Secrets belong in Secrets Manager: Hardcoded API keys are technical debt that compounds. Centralized secrets management pays off immediately.

Architectural

Decouple by responsibility, not by technology: The two-Lambda split isn't about Lambda—it's about separating "fast operations" from "slow operations" with different failure modes.
Queues are shock absorbers: SQS buffers bursts, handles retries, and isolates failures. Direct invocation is simpler but brittle.
Start with containers: Docker adds initial complexity but eliminates "works on my machine" issues and dependency hell.

Product-Level

Ship early, iterate fast: The first version had no beach recommendation, no tide data, and a basic prompt. Reader feedback shaped every improvement.
Domain knowledge matters more than model size: GPT-4.1 with detailed surf knowledge in the prompt outperforms GPT-4 with generic instructions.

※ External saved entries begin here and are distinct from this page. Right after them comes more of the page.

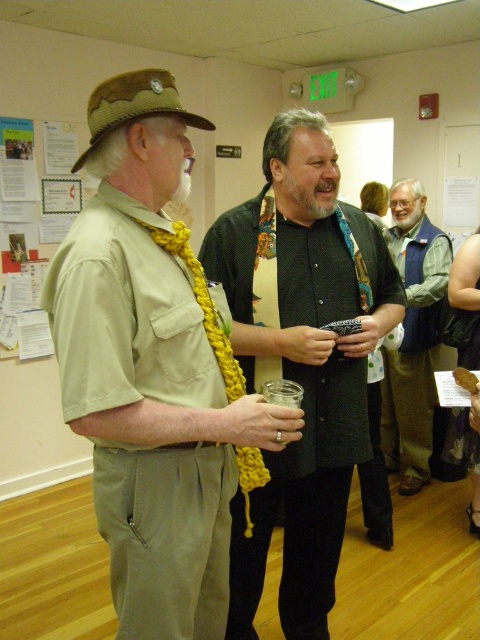
Question: Which object is closer to the camera taking this photo?

Choices:
 (A) black matte shirt at center
 (B) blue-green vest at center-right

Answer: (A)

Question: Which object is farther from the camera taking this photo?

Choices:
 (A) matte khaki shirt at left
 (B) blue-green vest at center-right
 (C) black matte shirt at center

Answer: (B)

Question: Considering the relative positions of matte khaki shirt at left and black matte shirt at center in the image provided, where is matte khaki shirt at left located with respect to black matte shirt at center?

Choices:
 (A) above
 (B) below

Answer: (A)

Question: Does matte khaki shirt at left have a smaller size compared to blue-green vest at center-right?

Choices:
 (A) no
 (B) yes

Answer: (B)

Question: Which point is farther to the camera?

Choices:
 (A) matte khaki shirt at left
 (B) black matte shirt at center
 (C) blue-green vest at center-right

Answer: (C)

Question: Does matte khaki shirt at left appear under black matte shirt at center?

Choices:
 (A) yes
 (B) no

Answer: (B)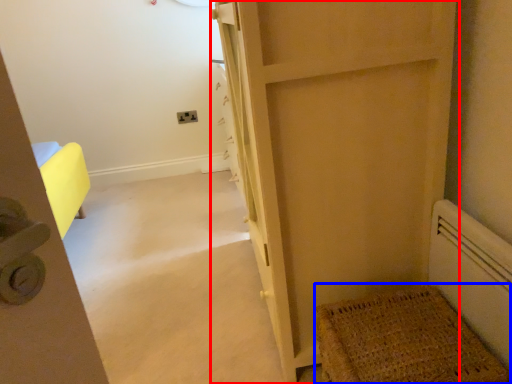
Question: Which object is closer to the camera taking this photo, door (highlighted by a red box) or doormat (highlighted by a blue box)?

Choices:
 (A) door
 (B) doormat

Answer: (A)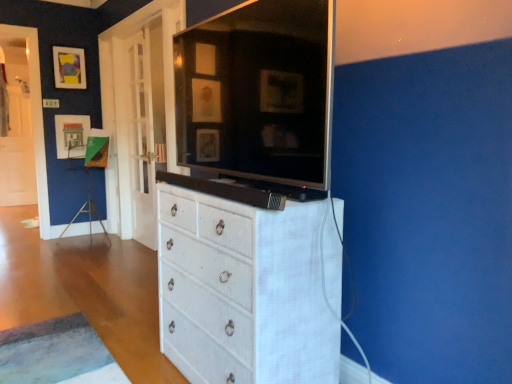
Where is `free point above white glass door at left (from a real-world perspective)`? The height and width of the screenshot is (384, 512). free point above white glass door at left (from a real-world perspective) is located at coordinates (133, 34).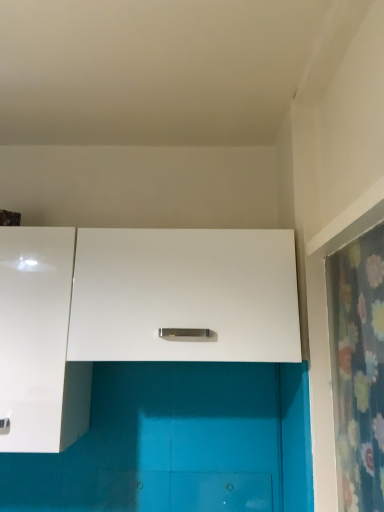
Question: From the image's perspective, is white matte cabinet at center, which appears as the first cabinetry when viewed from the right, on top of white glossy cabinet at left, placed as the first cabinetry when sorted from left to right?

Choices:
 (A) yes
 (B) no

Answer: (A)

Question: Is white matte cabinet at center, which appears as the first cabinetry when viewed from the right, oriented away from white glossy cabinet at left, placed as the first cabinetry when sorted from left to right?

Choices:
 (A) yes
 (B) no

Answer: (B)

Question: Is white matte cabinet at center, which appears as the first cabinetry when viewed from the right, at the left side of white glossy cabinet at left, placed as the first cabinetry when sorted from left to right?

Choices:
 (A) no
 (B) yes

Answer: (A)

Question: Is white glossy cabinet at left, the 2th cabinetry viewed from the right, located within white matte cabinet at center, the 2th cabinetry from the left?

Choices:
 (A) no
 (B) yes

Answer: (A)

Question: Is white matte cabinet at center, which appears as the first cabinetry when viewed from the right, positioned beyond the bounds of white glossy cabinet at left, the 2th cabinetry viewed from the right?

Choices:
 (A) yes
 (B) no

Answer: (A)

Question: From the image's perspective, does white matte cabinet at center, which appears as the first cabinetry when viewed from the right, appear lower than white glossy cabinet at left, placed as the first cabinetry when sorted from left to right?

Choices:
 (A) no
 (B) yes

Answer: (A)

Question: Can you confirm if white matte cabinet at center, the 2th cabinetry from the left, is thinner than floral fabric shower curtain at right?

Choices:
 (A) yes
 (B) no

Answer: (B)

Question: From the image's perspective, is white matte cabinet at center, which appears as the first cabinetry when viewed from the right, located above floral fabric shower curtain at right?

Choices:
 (A) no
 (B) yes

Answer: (B)

Question: Does white matte cabinet at center, the 2th cabinetry from the left, appear on the left side of floral fabric shower curtain at right?

Choices:
 (A) yes
 (B) no

Answer: (A)

Question: From a real-world perspective, is white matte cabinet at center, which appears as the first cabinetry when viewed from the right, under floral fabric shower curtain at right?

Choices:
 (A) yes
 (B) no

Answer: (B)

Question: From the image's perspective, is white matte cabinet at center, the 2th cabinetry from the left, beneath floral fabric shower curtain at right?

Choices:
 (A) yes
 (B) no

Answer: (B)

Question: Is white matte cabinet at center, the 2th cabinetry from the left, in front of floral fabric shower curtain at right?

Choices:
 (A) no
 (B) yes

Answer: (A)

Question: Can you confirm if white glossy cabinet at left, the 2th cabinetry viewed from the right, is smaller than floral fabric shower curtain at right?

Choices:
 (A) yes
 (B) no

Answer: (B)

SwellGuide started as a personal project to solve a problem I already faced: understanding when and where to surf. Today it delivers daily bulletins to 50+ surfers across Florianópolis.

The stack is intentionally simple: two Lambdas, one queue, one LLM, one email service. No Kubernetes. No microservices mesh. No real-time streaming. Just enough architecture to solve the problem reliably.

If you're building something similar, my advice: start with the simplest architecture that could work, ship it, and let production teach you what needs to change.